***** FRAGMENTO PROPORCIONADO *****

Si esta entrevista tuviese audio, estaría llena de muchas risas. Las de Rosalyn Coneo Suárez. Divertida, simpática, con mucho sentido del humor. Es imposible no rendirse a su buena vibra y a su sonrisa amplia y contagiosa.

Cuando reflexiona sobre los motivos que la impulsaron a emigrar desde su natal Cartagena de Indias, Colombia, no duda en afirmar: “Desde pequeña yo decía que iba a viajar a España. No sé por qué, pero tenía esa seguridad. Soy Ingeniera en Sistemas, estaba familiarizada con computadoras. En el año 2000, se me ocurrió entrar a un chat para conocer gente, sin tener mayores expectativas de nada. Sólo por probar. Entonces, no existían las páginas de contacto que existen ahora y la gente ni siquiera tenía foto en sus perfiles, sino que una imagen ‘x’ y ya. Recuerdo que seleccioné la foto de un hombre con cara de aburrido, muy graciosa. Yo dije ‘vamos a darle click a esta carita y a ver por qué está aburrido este muchacho’”, dice con su acento cartagenero.

***** REGISTROS FUENTE *****

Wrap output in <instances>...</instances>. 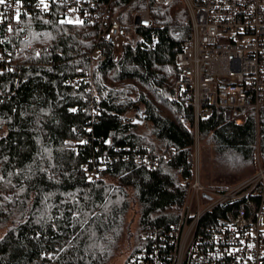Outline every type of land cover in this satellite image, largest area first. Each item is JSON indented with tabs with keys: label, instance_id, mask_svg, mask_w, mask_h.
<instances>
[{
	"label": "trees",
	"instance_id": "1",
	"mask_svg": "<svg viewBox=\"0 0 264 264\" xmlns=\"http://www.w3.org/2000/svg\"><path fill=\"white\" fill-rule=\"evenodd\" d=\"M151 16L157 27L132 31L119 59L96 26L57 12L0 26V264H111L124 253L132 264L156 242L142 230L178 224L196 133L187 93L176 94V56L191 27L179 0ZM91 70L92 91L76 81ZM199 136L216 163L264 168V109L243 125L217 111ZM148 149L155 169L133 160ZM230 208L207 213L199 232Z\"/></svg>",
	"mask_w": 264,
	"mask_h": 264
},
{
	"label": "built area",
	"instance_id": "2",
	"mask_svg": "<svg viewBox=\"0 0 264 264\" xmlns=\"http://www.w3.org/2000/svg\"><path fill=\"white\" fill-rule=\"evenodd\" d=\"M175 1L129 0L115 10L116 0H44V4L40 0H7L0 5V26L13 27L17 12L19 16L57 12L71 23L96 26L99 40L111 46L119 59L132 31L157 27L151 7H166ZM179 1L189 17L191 38L176 56L180 76L175 90L177 96L187 93L195 113L193 177L178 224L166 234L142 230L143 237L156 242L151 250L139 252L132 264L148 260L165 264L159 247L167 248L169 264H264V168L259 165L257 173L233 187L205 186L199 152L201 119L221 111L227 122L243 125L250 111L258 114L264 109V0ZM132 7L134 11H130ZM102 55L97 48L90 58L96 61ZM76 81L91 83L92 91V70ZM136 151L135 162L157 168L159 160L149 149ZM86 173L92 175L88 168ZM228 204L231 208L225 217L200 233L201 219Z\"/></svg>",
	"mask_w": 264,
	"mask_h": 264
},
{
	"label": "rangeland",
	"instance_id": "3",
	"mask_svg": "<svg viewBox=\"0 0 264 264\" xmlns=\"http://www.w3.org/2000/svg\"><path fill=\"white\" fill-rule=\"evenodd\" d=\"M130 37H132V34ZM195 151L196 148L194 153ZM199 152L201 157L200 167L202 170L203 183L205 186L233 187L251 177L250 175L255 172L254 167H238L237 162L233 161H228L225 165L214 162L213 153L209 151L205 142L200 143ZM258 164L260 165V163ZM134 218L135 217L132 214L131 219ZM0 235H2V233H0ZM126 255L127 254L124 253L115 259L111 264H124Z\"/></svg>",
	"mask_w": 264,
	"mask_h": 264
},
{
	"label": "snow or ice",
	"instance_id": "4",
	"mask_svg": "<svg viewBox=\"0 0 264 264\" xmlns=\"http://www.w3.org/2000/svg\"><path fill=\"white\" fill-rule=\"evenodd\" d=\"M17 3L20 2V0H16ZM7 3V0H0V5H4ZM41 4H44V0H40ZM45 7H47V5H45ZM17 19L19 18V13L17 12ZM69 23H71L72 21H68ZM77 23H83L82 21H77ZM11 31V29H9Z\"/></svg>",
	"mask_w": 264,
	"mask_h": 264
}]
</instances>
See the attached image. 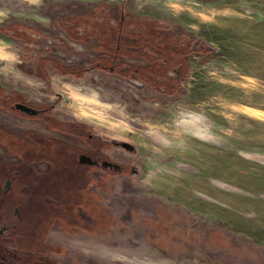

*****

• EJERCICIO 1:
Conteste según el fragmento sobre Rosalyn Coneo Suárez:
(a) ¿Con qué tres rasgos se la describe al comienzo?
(b) ¿Cuál es su profesión?
(c) ¿En qué año se le ocurrió entrar a un chat para conocer gente?
• EJERCICIO 2: Extraiga de los registros cada línea en la que aparezca la cadena "viewBox".

• RESPUESTA COMPLETA 1:
(a) Divertida, simpática, con mucho sentido del humor.
(b) Es Ingeniera en Sistemas.
(c) En el año 2000.

• RESPUESTA COMPLETA 2:
	"mask_svg": "<svg viewBox=\"0 0 264 264\" xmlns=\"http://www.w3.org/2000/svg\"><path fill=\"white\" fill-rule=\"evenodd\" d=\"M151 16L157 27L132 31L119 59L96 26L57 12L0 26V264H111L124 253L132 264L156 242L142 230L178 224L196 133L187 93L176 94V56L191 27L179 0ZM91 70L92 91L76 81ZM199 136L216 163L264 168V109L243 125L217 111ZM148 149L155 169L133 160ZM230 208L207 213L199 232Z\"/></svg>",
	"mask_svg": "<svg viewBox=\"0 0 264 264\" xmlns=\"http://www.w3.org/2000/svg\"><path fill=\"white\" fill-rule=\"evenodd\" d=\"M175 1L129 0L115 10L116 0H44V4L40 0H7L0 5V26L13 27L17 12L19 16L57 12L71 23L96 26L99 40L111 46L119 59L132 31L157 27L151 7H166ZM179 1L189 17L191 38L176 56L180 76L175 90L177 96L187 93L195 113L193 177L178 224L166 234L142 230L143 237L156 242L151 250L139 252L132 264L148 260L165 264L159 247L167 248L169 264H264V168L259 165L257 173L233 187L205 186L199 152L201 119L221 111L227 122L243 125L250 111L258 114L264 109V0ZM132 7L134 11H130ZM102 55L97 48L90 58L96 61ZM76 81L91 83L92 91V70ZM136 151L135 162L157 168L159 160L149 149ZM86 173L92 175L88 168ZM228 204L231 208L225 217L200 233L201 219Z\"/></svg>",
	"mask_svg": "<svg viewBox=\"0 0 264 264\" xmlns=\"http://www.w3.org/2000/svg\"><path fill=\"white\" fill-rule=\"evenodd\" d=\"M130 37H132V34ZM195 151L196 148L194 153ZM199 152L201 157L200 167L202 170L203 183L205 186L233 187L251 177L250 175L255 172L254 167H238L237 162L233 161H228L225 165L214 162L213 153L209 151L205 142L200 143ZM258 164L260 165V163ZM134 218L135 217L132 214L131 219ZM0 235H2V233H0ZM126 255L127 254L124 253L115 259L111 264H124Z\"/></svg>",
	"mask_svg": "<svg viewBox=\"0 0 264 264\" xmlns=\"http://www.w3.org/2000/svg\"><path fill=\"white\" fill-rule=\"evenodd\" d=\"M17 3L20 2V0H16ZM7 3V0H0V5H4ZM41 4H44V0H40ZM45 7H47V5H45ZM17 19L19 18V13L17 12ZM69 23H71L72 21H68ZM77 23H83L82 21H77ZM11 31V29H9Z\"/></svg>",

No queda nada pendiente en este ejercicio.